Position Feedback Exercise
The sketches are presented to illustrate general concepts of common position feedback control schemes and should be viewed as a food for thought exercise. In most applications, work is being performed on or near the slide's mounting surface, either by moving a target on the slide with respect to a fixed tool or by moving the tool on a slide with respect to a fixed target (something moving & something stationary). In either case, motion control should be near the slide. Cost vs. precision generally dictates the feedback method used for positioning systems.
The top figure illustrates an open-loop stepper-motor driven linear stage (not offered by Anorad). With this approach, a control system sends a string of pulses to the motor which causes it to rotate. For example, 10,000 pulses to a 2,000 pulses/rev motor will cause it to rotate 5 times. Directly coupled to a 5-pitch lead screw, 10,000 pulses will cause the slide to move precisely 1.0 inch (maybe). Precisely 1.0 inch will only happen if the stepper motor rotates exactly 1,800° and the lead of the screw is "exactly 0.200" and there is no compliance (zero backlash) in the nut and the coupling is stiff and there is no lost motion caused by stiction in the bearing systems. All of these If, ands, or buts can be minimized by using very high priced precision components. Fortunately, there are less costly, alternative approaches to consider.
The second figure replaces the stepper motor with a servo motor/rotary encoder combination. Now the rotation precision can be sensed and corrections made if necessary. All of the other "and" parameters listed above are still present though.

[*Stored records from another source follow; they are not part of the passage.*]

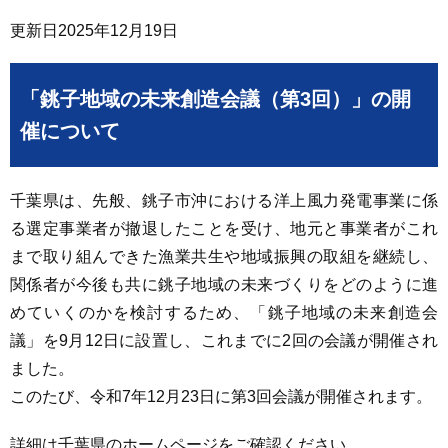
更新日
2025年12月19日
「銚子地域の未来創造会議（第3回）」の開
催について
千葉県は、先般、銚子市沖における洋上風力発電事業に係
る選定事業者が撤退したことを受け、地元と事業者がこれ
まで取り組んできた漁業共生や地域振興の取組を継続し、
関係者が今後も共に銚子地域の未来づくりをどのように進
めていくのかを検討するため、「銚子地域の未来創造会
議」を9月12日に設置し、これまでに2回の会議が開催され
ました。
このたび、令和7年12月23日に第3回会議が開催されます。
詳細は千葉県のホームページをご確認ください。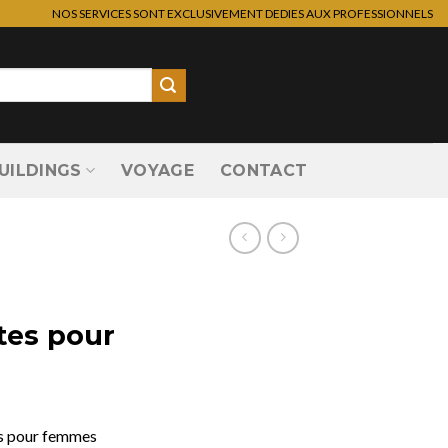
NOS SERVICES SONT EXCLUSIVEMENT DEDIES AUX PROFESSIONNELS
UILDINGS
VOYAGE
CONTACT
tes pour
es pour femmes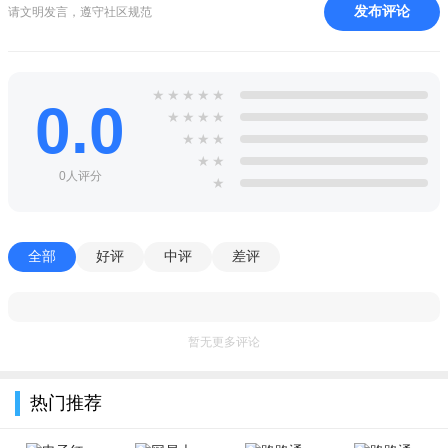
发布评论
请文明发言，遵守社区规范
★
★
★
★
★
0.0
★
★
★
★
★
★
★
★
★
0人评分
★
全部
好评
中评
差评
暂无更多评论
热门推荐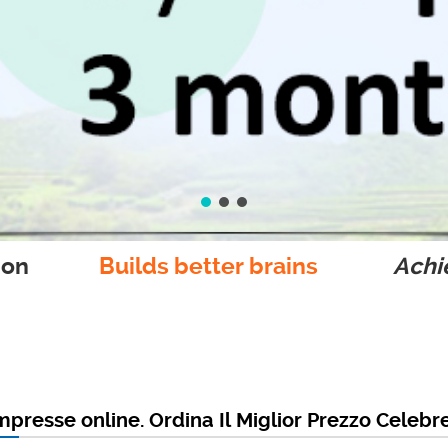
ion
Builds better brains
Achie
presse online. Ordina Il Miglior Prezzo Celeb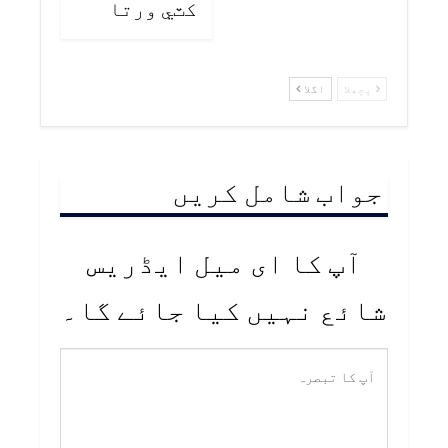
کٽي ورتا
پچھلا
اگلا
جواب شامل کریں
آپ کا ای میل ایڈریس
شائع نہیں کیا جائے گا۔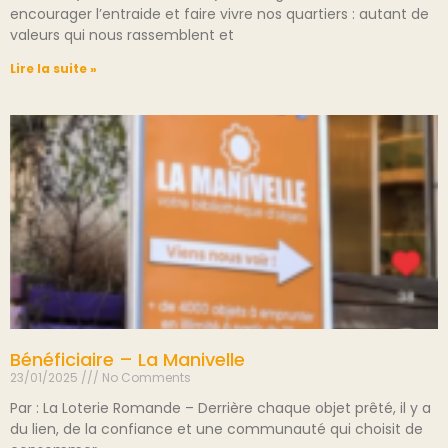
encourager l’entraide et faire vivre nos quartiers : autant de
valeurs qui nous rassemblent et
Lire la suite »
Bénéficiaire – La Manivelle
23/01/2025
No Comments
Par : La Loterie Romande – Derrière chaque objet prêté, il y a
du lien, de la confiance et une communauté qui choisit de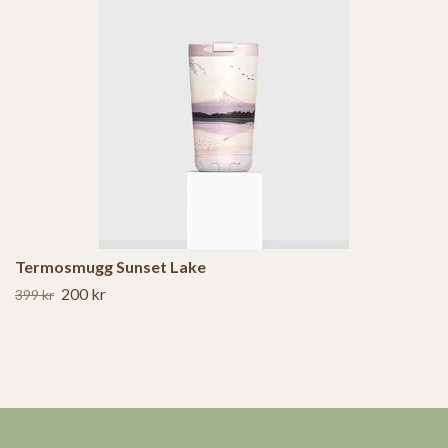
Termosmugg Sunset Lake
200 kr
399 kr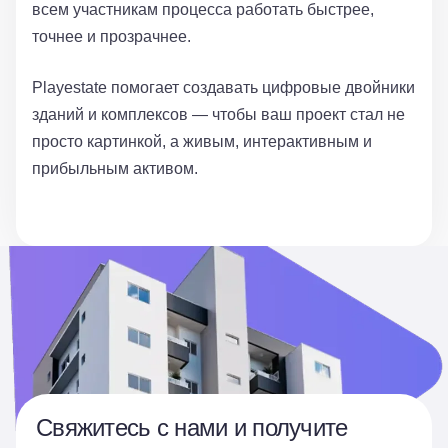
всем участникам процесса работать быстрее,
точнее и прозрачнее.
Playestate помогает создавать цифровые двойники
зданий и комплексов — чтобы ваш проект стал не
просто картинкой, а живым, интерактивным и
прибыльным активом.
Свяжитесь с нами и получите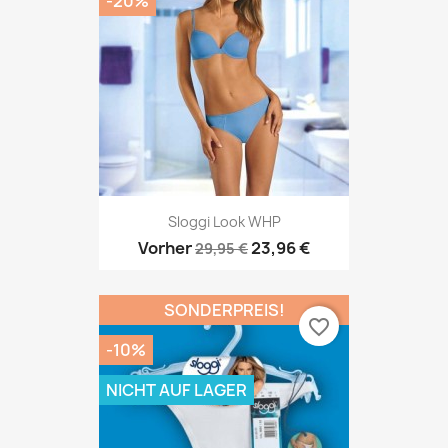
-20%
Sloggi Look WHP
Vorher
23,96 €
29,95 €
SONDERPREIS!
favorite_border
-10%
NICHT AUF LAGER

The third figure replaces the motor-mounted rotary encoder with a linear encoder scale and a slide-mounted reader head. Though this bypasses all the potential error causing parameters mentioned above, position control is only good to the point of reader head and scale interfacing. Work is typically not performed at the encoder but somewhere above the slide's surface. As shown in an earlier section, angular errors could adversely affect precision at the point of work.
The fourth figure illustrates a method for bypassing error potentials all the way to the point of work. In this illustration, a laser provides position feedback where the work is being performed (at point A).